Revert GPO Settings to Undefined

Solution 1:

No, you can't turn back time on this one.

The previous state of the computers from before the GPO was applied was not recorded, so when Group Policy changed the state of those configurations, there is now no recorded previous state to revert back to. If the damage is seriously bad, you'd be looking at restoring the affected computers from a backup after removing the offending GPOs.

Sure, most policies are resistant against "tattooing," as described here, but not all of them. There are certain policy settings that can simply be deleted once the GPO has been removed or the computer/user is no longer in scope of the GPO, but some settings are not that simple.
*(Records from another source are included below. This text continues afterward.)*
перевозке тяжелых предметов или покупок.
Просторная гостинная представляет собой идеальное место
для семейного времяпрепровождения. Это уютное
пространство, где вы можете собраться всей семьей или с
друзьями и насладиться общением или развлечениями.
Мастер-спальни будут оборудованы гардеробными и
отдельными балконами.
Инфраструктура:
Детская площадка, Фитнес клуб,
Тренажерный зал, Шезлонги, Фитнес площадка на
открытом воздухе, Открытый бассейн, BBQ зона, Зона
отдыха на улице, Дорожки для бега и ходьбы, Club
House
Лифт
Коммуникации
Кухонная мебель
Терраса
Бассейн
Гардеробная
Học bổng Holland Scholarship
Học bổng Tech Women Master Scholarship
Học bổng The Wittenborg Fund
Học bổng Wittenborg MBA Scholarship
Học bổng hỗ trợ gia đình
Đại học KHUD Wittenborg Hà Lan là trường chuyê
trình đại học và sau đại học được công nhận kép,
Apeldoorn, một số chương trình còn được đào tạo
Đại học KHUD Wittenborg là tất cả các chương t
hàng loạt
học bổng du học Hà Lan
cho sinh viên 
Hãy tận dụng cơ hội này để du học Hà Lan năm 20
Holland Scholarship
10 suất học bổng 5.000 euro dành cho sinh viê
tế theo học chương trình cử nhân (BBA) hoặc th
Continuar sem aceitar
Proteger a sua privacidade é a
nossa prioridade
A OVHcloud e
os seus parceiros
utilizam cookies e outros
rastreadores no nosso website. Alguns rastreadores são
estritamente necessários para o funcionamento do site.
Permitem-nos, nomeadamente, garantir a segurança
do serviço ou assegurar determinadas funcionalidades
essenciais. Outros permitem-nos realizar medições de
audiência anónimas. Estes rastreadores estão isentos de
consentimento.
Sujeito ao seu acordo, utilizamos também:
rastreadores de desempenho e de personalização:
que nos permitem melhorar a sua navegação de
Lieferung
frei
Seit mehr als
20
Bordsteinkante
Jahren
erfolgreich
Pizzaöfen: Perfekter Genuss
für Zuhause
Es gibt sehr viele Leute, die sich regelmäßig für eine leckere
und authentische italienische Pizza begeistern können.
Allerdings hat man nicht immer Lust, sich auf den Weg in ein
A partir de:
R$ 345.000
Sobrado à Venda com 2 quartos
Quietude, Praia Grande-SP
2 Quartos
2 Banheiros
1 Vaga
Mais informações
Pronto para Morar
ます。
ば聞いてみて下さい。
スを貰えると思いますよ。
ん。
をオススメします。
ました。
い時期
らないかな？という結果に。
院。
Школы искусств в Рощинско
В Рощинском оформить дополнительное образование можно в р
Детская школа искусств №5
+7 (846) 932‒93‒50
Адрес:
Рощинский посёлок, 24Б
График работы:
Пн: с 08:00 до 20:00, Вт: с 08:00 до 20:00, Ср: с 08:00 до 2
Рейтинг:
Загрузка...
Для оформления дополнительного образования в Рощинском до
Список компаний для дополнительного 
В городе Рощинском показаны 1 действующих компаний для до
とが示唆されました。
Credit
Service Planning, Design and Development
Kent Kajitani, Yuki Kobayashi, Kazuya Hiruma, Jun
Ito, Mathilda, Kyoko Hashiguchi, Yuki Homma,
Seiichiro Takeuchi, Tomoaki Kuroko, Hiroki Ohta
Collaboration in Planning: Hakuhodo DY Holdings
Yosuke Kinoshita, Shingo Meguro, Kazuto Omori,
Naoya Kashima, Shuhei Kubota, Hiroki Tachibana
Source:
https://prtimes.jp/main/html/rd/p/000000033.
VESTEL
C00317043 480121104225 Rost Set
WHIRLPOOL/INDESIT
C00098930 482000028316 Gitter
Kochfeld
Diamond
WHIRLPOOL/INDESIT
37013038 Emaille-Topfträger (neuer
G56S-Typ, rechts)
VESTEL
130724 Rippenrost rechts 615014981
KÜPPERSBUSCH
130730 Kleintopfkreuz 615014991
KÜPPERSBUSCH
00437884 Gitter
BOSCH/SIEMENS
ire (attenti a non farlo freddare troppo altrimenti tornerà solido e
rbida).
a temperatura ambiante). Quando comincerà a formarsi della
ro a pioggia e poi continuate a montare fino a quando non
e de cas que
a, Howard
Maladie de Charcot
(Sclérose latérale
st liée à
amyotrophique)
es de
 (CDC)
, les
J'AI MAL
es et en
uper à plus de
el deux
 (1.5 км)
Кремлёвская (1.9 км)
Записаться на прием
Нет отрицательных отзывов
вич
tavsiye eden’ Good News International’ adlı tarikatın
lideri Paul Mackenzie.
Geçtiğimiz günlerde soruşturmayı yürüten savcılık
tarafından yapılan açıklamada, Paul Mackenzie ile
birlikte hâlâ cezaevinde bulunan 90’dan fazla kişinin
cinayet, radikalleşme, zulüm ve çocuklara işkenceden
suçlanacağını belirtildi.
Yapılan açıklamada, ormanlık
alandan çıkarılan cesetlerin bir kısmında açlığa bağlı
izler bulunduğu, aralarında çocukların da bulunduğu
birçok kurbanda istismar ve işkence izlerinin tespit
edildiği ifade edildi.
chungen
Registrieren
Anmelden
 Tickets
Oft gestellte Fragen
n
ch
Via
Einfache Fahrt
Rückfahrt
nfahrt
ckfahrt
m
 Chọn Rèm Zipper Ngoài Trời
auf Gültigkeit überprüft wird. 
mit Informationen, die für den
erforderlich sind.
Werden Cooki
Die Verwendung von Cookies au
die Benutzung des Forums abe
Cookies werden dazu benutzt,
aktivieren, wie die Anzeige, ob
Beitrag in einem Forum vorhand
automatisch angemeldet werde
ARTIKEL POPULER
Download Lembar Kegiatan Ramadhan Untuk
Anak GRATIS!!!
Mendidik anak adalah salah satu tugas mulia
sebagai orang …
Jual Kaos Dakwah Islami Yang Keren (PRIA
In other words, imagine that before the GPO, a particular registry entry was set to 1 and was not affected by Group Policy. Then your Group Policy was applied and set that registry entry to 0. Now you say "oh no, put it back like how it was!" so you go and put that GPO setting to Not Defined. But the damage is already done. Not Defined does not mean "set it back to 1 if it was 0, or set it back to 0 if it was 1." It simply means that Group Policy will no longer flip that switch one way or the other.

No, of course you are not the first sysadmin to make this mistake. But Microsoft has already given tools to help you protect you from yourself. (E.g., Advanced Group Policy Management with check-out/check-in, offline editing and approver features, etc.)

I know you don't want to be lectured... you just need to be more careful.